**Work task**
Return every line from the entries below that includes the word "this". Only lines where the capitalization matches count.

**Listed entries**
◆ ◆ ◆
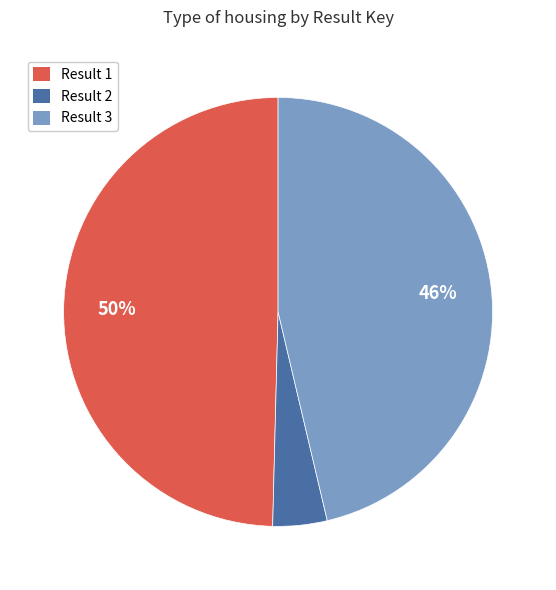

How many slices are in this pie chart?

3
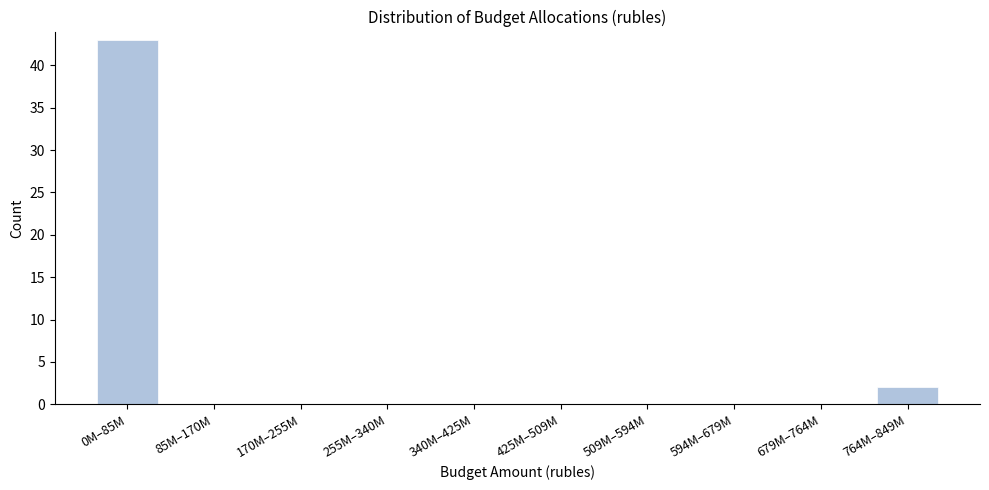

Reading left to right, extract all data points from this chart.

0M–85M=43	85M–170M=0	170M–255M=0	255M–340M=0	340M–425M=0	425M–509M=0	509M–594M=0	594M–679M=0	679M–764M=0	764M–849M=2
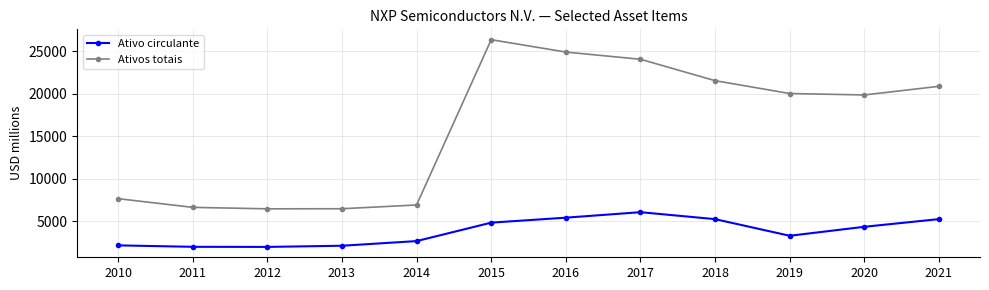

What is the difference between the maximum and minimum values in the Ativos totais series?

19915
◆ ◆ ◆
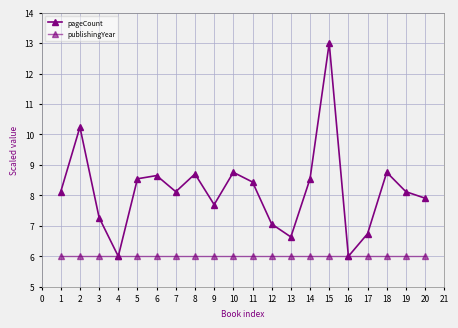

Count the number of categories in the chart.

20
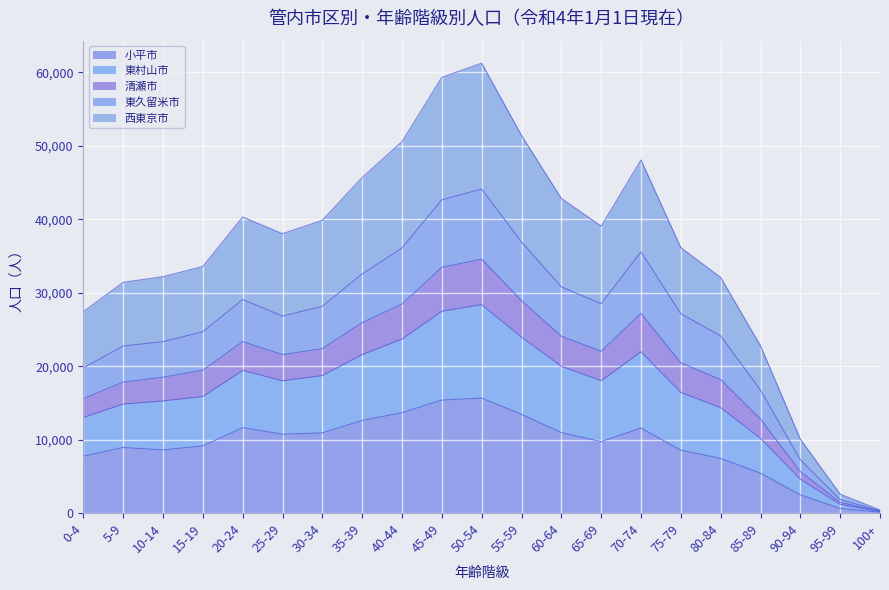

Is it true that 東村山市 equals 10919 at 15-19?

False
◆ ◆ ◆
**Exercise answer**
How many slices are in this pie chart?
Reading left to right, extract all data points from this chart.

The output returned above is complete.